I am afraid that I can give no guarantee on the latter point. The circumstances in Scotland are obviously different because there are fewer big football clubs, but—[Interruption.] That is a statement of fact. However, my hon. Friend the Minister for Education and Industry, Scottish Office, is working on a scheme that will apply the same principles in those clubs. We are trying to get them together in a Scottish programme as well. The programme launched today will be an enormous success. It is exactly the right thing to do, to try to involve children in homework centres that will excite them as well as teach them and give them the chance to build relationships for the long term with those clubs, which will be helpful to both parties involved.

Mr. Hogg

Does the right hon. Gentleman understand the anger and distaste of existing—[Interruption.]

Madam Speaker

Order. Let us have some order in the House.

Mr. Hogg

Does the right hon. Gentleman understand the anger and distaste of existing PEP holders who have seen their savings capped at £50,000, the statement having been made by a Minister, namely the Paymaster General, who has so ordered his own affairs as to put his millions outside the scope of UK taxation? Is that not a disgraceful double standard?

The Prime Minister

In relation to my hon. Friend, the right hon. and learned Gentleman is wrong as a matter of fact. In relation to the point about £50,000 PEP holders, which of course for a couple would be £100,000, there is, as I said to the Leader of the Opposition, a choice: we can spend the same amount of tax relief as it is spent at the moment, or we can do it in a fairer way that gives millions of people who do not get the chance to save now the opportunity to do so. We have made our choice; as usual, the Opposition want to have their cake and eat it.

Q7. Mr. McDonnell

As well as ignoring the hypocritical cant from the Opposition, will my right hon.
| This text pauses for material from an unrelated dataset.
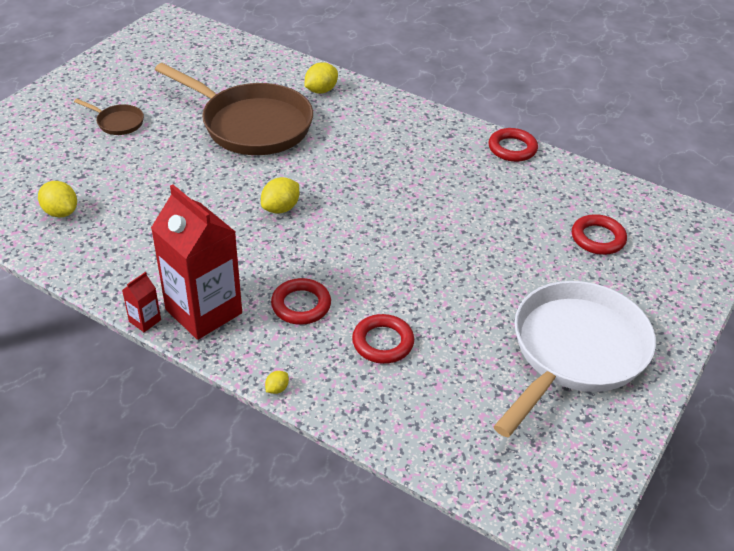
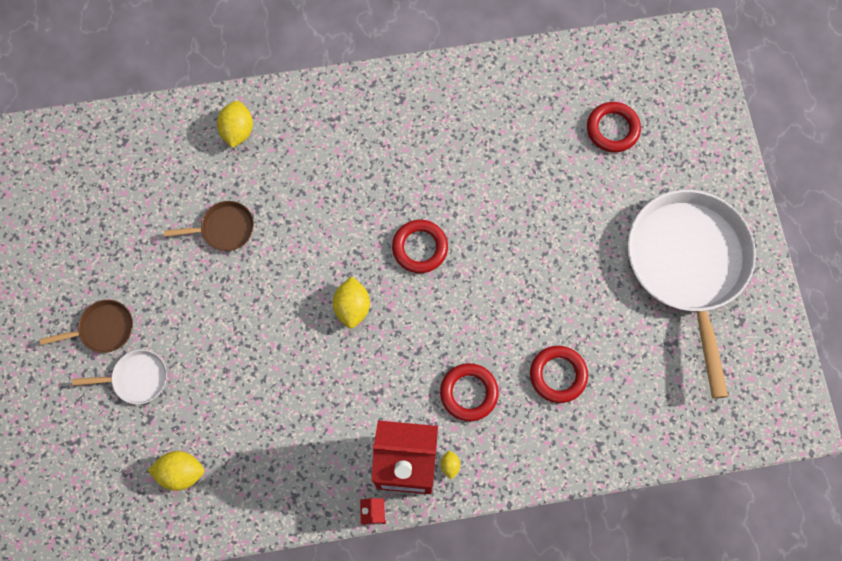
camera: 40 degrees left, 30 degrees up
brown pan [155,63,313,155] -> brown pan [164,201,254,251], size x0.42
yellow lemon [265,371,289,394] -> yellow lemon moved to [441,451,460,480]
red ring [488,128,538,162] -> red ring moved to [392,220,448,273]
none -> white pan [72,350,167,404]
Friend intervene at this late stage in the discussions on lone-parent benefits, and in the spirit of his concept of the giving age, to refer the issue to the newly formed social exclusion unit to address the genuine and deep-seated concerns of many Labour Members, in order to avoid the tragedy of the new Government being the first Labour Government to cut benefit for the poorest children in our community?

The Prime Minister

I simply say that we have to make a choice of priority. The money that we have put into child care and specific help for lone parents—the £200 million programme announced by my right hon. Friend the Chancellor—is, we believe, the best way to help lone parents. Many of them want the chance to get off welfare and into work. The Government are putting several hundred million pounds into the system to help them do that. We inherited a difficult situation, but we believe that we have made the right choice of priority, however difficult it is.

Mr. Loughton

Last week, the Prime Minister invited himself and the world's press to tea with a pensioner couple to proclaim the benefit of the £20 pre-Christmas bonus. In the light of yesterday's local government spending allocation, will he tell us whether he has been invited back for tea to explain how last week's £20 gift has been more than gobbled up by the average council tax rise of £70?

The Prime Minister

First, what the hon. Gentleman says is incorrect. Secondly, the increase in council tax was the increase envisaged by the previous Government. The Conservative Government were not giving any additional help to pensioners for fuel bills, so I bet that, if I went back to the same pensioner couple, they would say, "Thank goodness we voted Labour, not Tory."